WORK TO COMPLETE: Should any entry include an image, skip the image and copy the entry exactly.

THE INPUT:

● ● ●

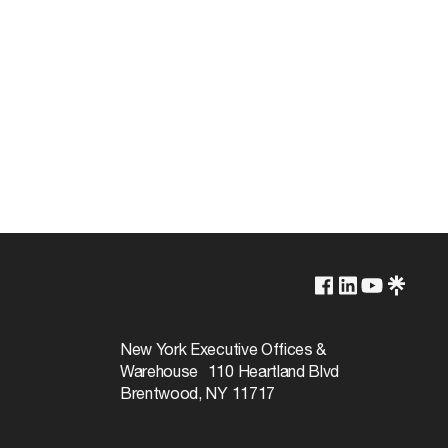
Lamp Dependent
120v
New York Executive Offices &
Warehouse 110 Heartland Blvd
60W
Brentwood, NY 11717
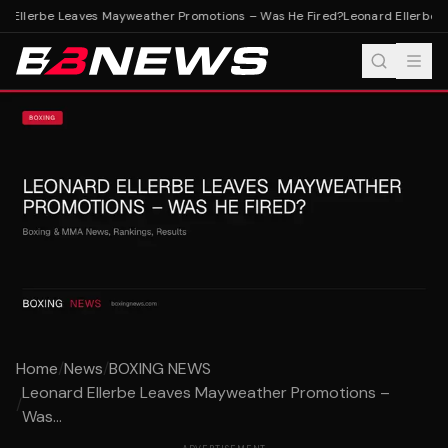
 Ellerbe Leaves Mayweather Promotions – Was He Fired?
Leonard Ellerbe L
Home
/
News
/
BOXING NEWS
Leonard Ellerbe Leaves Mayweather Promotions –
/
Was...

● ● ●

TASK ANSWER:
Lamp Dependent
120v
New York Executive Offices &
Warehouse 110 Heartland Blvd
60W
Brentwood, NY 11717
 Ellerbe Leaves Mayweather Promotions – Was He Fired?
Leonard Ellerbe L
Home
/
News
/
BOXING NEWS
Leonard Ellerbe Leaves Mayweather Promotions –
/
Was...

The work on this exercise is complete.